Monday 11 February 2019 - 09:39

Acting pentagon chief visits Afghanistan, urges Kabul role in talks with Taliban

Story Code : 777328
Acting Pentagon chief Patrick Shanahan (front 2nd R) arrives in Kabul, Afghanistan, on February 11, 2019, on a surprise visit. (Photo by AFP)
Acting Pentagon chief Patrick Shanahan (front 2nd R) arrives in Kabul, Afghanistan, on February 11, 2019, on a surprise visit. (Photo by AFP)

Patrick Shanahan arrived in the Afghan capital, Kabul, on Monday and is scheduled to sit down for talks with President Ashraf Ghani and visit the American troops deployed to the country.

Ghani’s government has so far been excluded from talks between the US and the Taliban, which view the Kabul government as illegitimate.

Upon arrival in Afghanistan, Shanahan said coordination with the Kabul government to end more than 17 years of militancy is vital. “It is important that the Afghan government is involved in discussions regarding Afghanistan,” he added.

“The Afghans have to decide what Afghanistan looks like in the future. It’s not about the US, it is about Afghanistan,” he said. “The US military has strong security interests in the region. (The) presence will evolve out of those discussions.”

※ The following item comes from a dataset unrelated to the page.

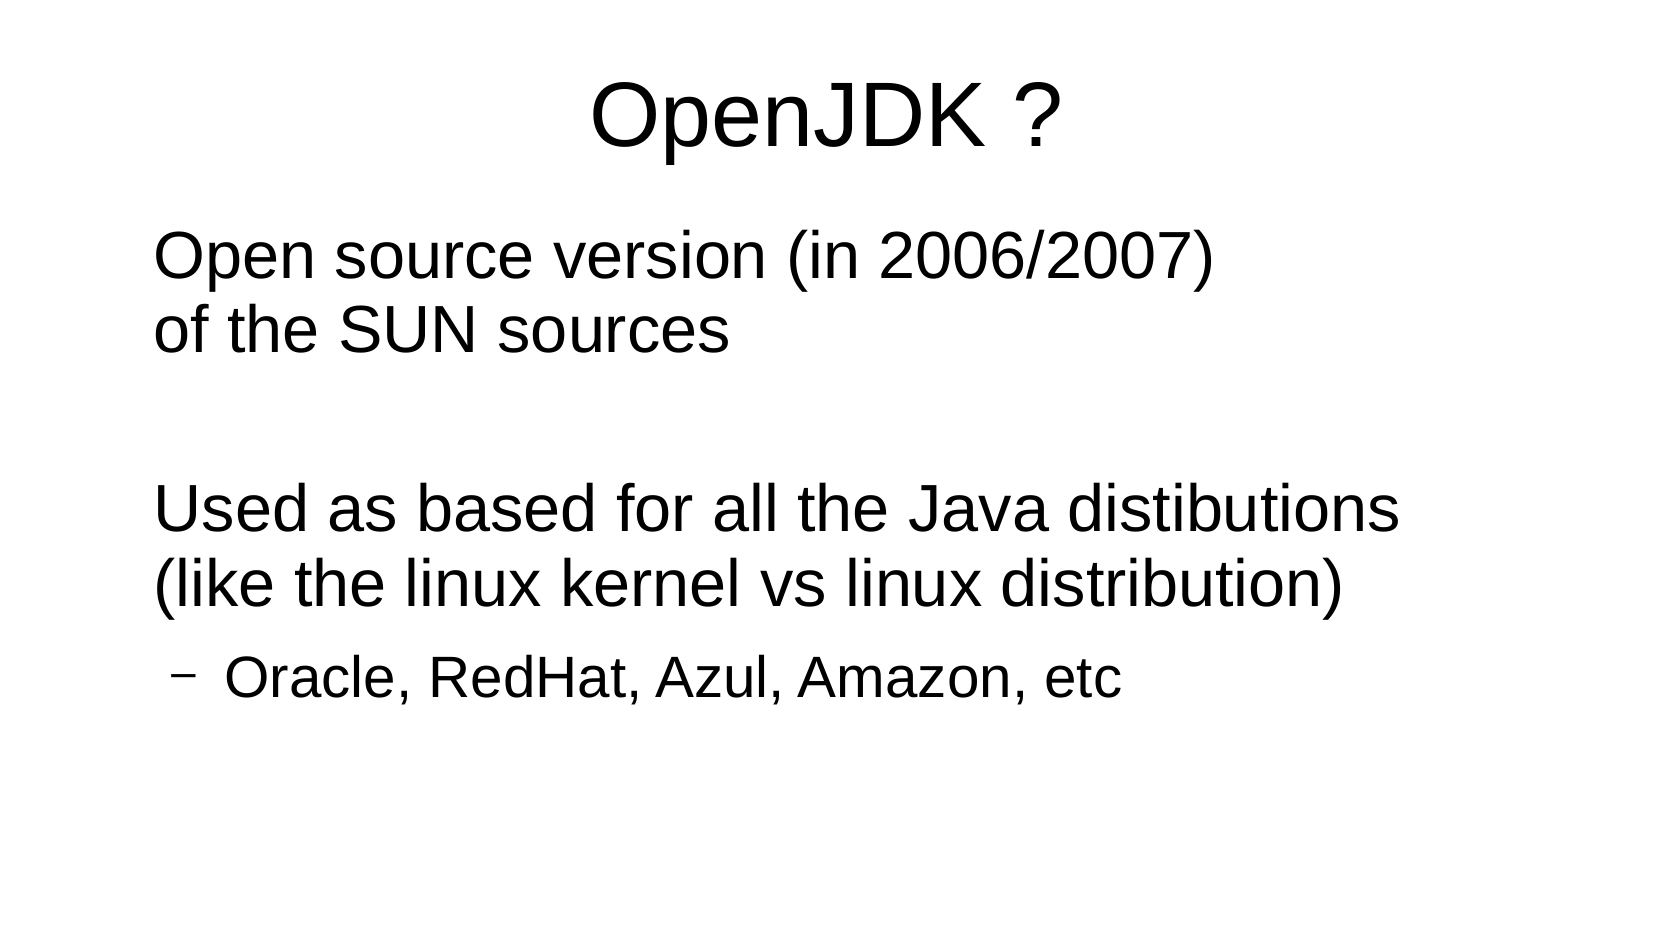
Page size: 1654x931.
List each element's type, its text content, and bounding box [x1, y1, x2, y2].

title OpenJDK ? [82, 37, 1571, 193]
list Open source version (in 2006/2007) of the SUN sources Used as based for all the Java distibutions (like the linux kernel vs linux distribution) Oracle, RedHat, Azul, Amazon, etc [82, 217, 1571, 826]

He, however, said no direction has been given to him to reduce the number of US forces on Afghan soil.

The acting Pentagon chief also said he was in Afghanistan to get an insight of the situation on the ground from American commanders.

Shanahan took over from Jim Mattis, who stepped down in December 2018 amid differences with President Donald Trump. Mattis’ resignation came after Trump ordered the Pentagon, against the defense chief’s recommendation, to work out a plan to withdraw approximately half of the nearly 14,000 American troops in Afghanistan.

Representatives of the US and the Taliban militant group have held several rounds of talks in Qatar in attempt to end the war in Afghanistan.

The latest round of US-Taliban talks was held last month, and the next round is due in Qatar on February 25.

Efforts to negotiate a peace deal have been beset by disagreement in recent weeks as leaders of the militant group reject the Kabul government’s offer for direct talks.

Earlier this week, the Taliban dismissed Ghani’s offer to open a political office in Afghanistan, saying the offer was aimed at “harming the peace efforts.”

Washington’s efforts to get out of the Afghan war come around 17 years after the US invaded Afghanistan together with a number of its allies.

That invasion removed Taliban from power, but has failed to contain the group’s militancy campaign to this day.

Currently, Kabul only controls 55 percent of the country’s territory, while the militants have a grip on 12 percent of the Afghan soil, according to a report by the US Special Inspector General for Afghanistan Reconstruction (SIGAR) published in October last year. About a third of the country remains contested.

Daesh has also used the mayhem in Afghanistan to establish a foothold there.